Inevitably the questions about my stance on religion would not be fobbed off with such a flippant answer. I remember that during one radio interview on a Sunday morning on BBC Northern Ireland I was gradually sucked into considering the question of the existence of God. I guess I should have seen the warning signs. On a Sunday morning in Northern Ireland, God isn’t far from the minds of many listeners.

As a mathematician I am often faced with the challenge of proving the existence of new structures or coming up with arguments to show why such structures cannot exist. The power of the mathematical language to produce logical arguments has led a number of philosophers throughout the ages to resort to mathematics as a way of proving the existence of God. But I always have a problem with such an approach. If you are going to prove existence or otherwise in mathematics, you need a very clear definition of what it is that you are trying to prove exists.

So after some badgering by the interviewer about my stance on the existence of God, I pushed him to try to define what God meant for him so that I could engage my mathematical mind. “It is something which transcends human understanding.” At first I thought: what a cop-out. You have just defined it as something that by its very nature I can’t get a handle on. But I became intrigued by this definition. Perhaps it wasn’t such a cop-out after all.

What if you define God as the things we cannot know. The gods in many ancient cultures were often placeholders for the things people couldn’t explain or understand. Our ancestors found volcanic eruptions or eclipses so mysterious that they became acts of gods. As science has explained such phenomena, these gods have retreated.

This definition has some things in common with a God commonly called the “God of the gaps.” This phrase was generally used as a derogatory term by religious thinkers who could see that this God was shrinking in the face of the onslaught of scientific knowledge, and a call went out to reject this kind of God. The phrase “God of the gaps” was coined by the Oxford mathematician and Methodist church leader Charles Coulson, when he declared: “There is no ‘God of the gaps’ to take over at those strategic places where science fails.”

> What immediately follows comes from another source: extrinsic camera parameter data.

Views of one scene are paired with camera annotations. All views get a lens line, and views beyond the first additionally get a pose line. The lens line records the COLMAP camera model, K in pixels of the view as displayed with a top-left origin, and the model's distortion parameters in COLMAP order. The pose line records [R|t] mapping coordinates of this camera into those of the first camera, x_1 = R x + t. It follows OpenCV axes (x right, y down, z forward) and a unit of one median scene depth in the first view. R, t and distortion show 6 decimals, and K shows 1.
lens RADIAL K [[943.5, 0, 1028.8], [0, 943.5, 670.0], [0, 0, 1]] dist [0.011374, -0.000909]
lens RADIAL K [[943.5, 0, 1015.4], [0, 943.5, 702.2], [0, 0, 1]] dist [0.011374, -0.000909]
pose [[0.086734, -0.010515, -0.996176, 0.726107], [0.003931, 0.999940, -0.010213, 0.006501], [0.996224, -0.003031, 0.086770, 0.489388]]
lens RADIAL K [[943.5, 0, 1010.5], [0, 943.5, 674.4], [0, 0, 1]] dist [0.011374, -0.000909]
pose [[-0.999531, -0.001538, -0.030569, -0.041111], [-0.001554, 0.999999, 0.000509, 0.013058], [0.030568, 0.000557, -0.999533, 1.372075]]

But the phrase is also associated with a fallacious argument for the existence of God, one that Richard Dawkins spends some time shooting down in The God Delusion: if there are things that we can’t explain or know, there must be a God at work filling the gap. I am more interested not in the existence of a God to fill the gap, but in equating God with the abstract idea of the things we cannot know. Not in the things we currently don’t know, but the things that by their nature we can never know—the things that will always remain transcendent.

Religion is more complex than the simple stereotype often offered up by modern society. For many ancient cultures in India, China, and the Middle East, religion was not about worshiping a supernatural intelligence so much as it was an attempt to appreciate the limits of our understanding and of language. As the theologian Herbert McCabe declared, “To assert the existence of God is to claim that there is an unanswered question about the universe.” Science has pushed hard at those limits. So is there anything left? Will anything always be beyond the limit? Does McCabe’s God exist?

This is the quest at the heart of this book. But first we need to know if, in fact, anything will remain unanswered about the universe. Is there really anything we cannot know?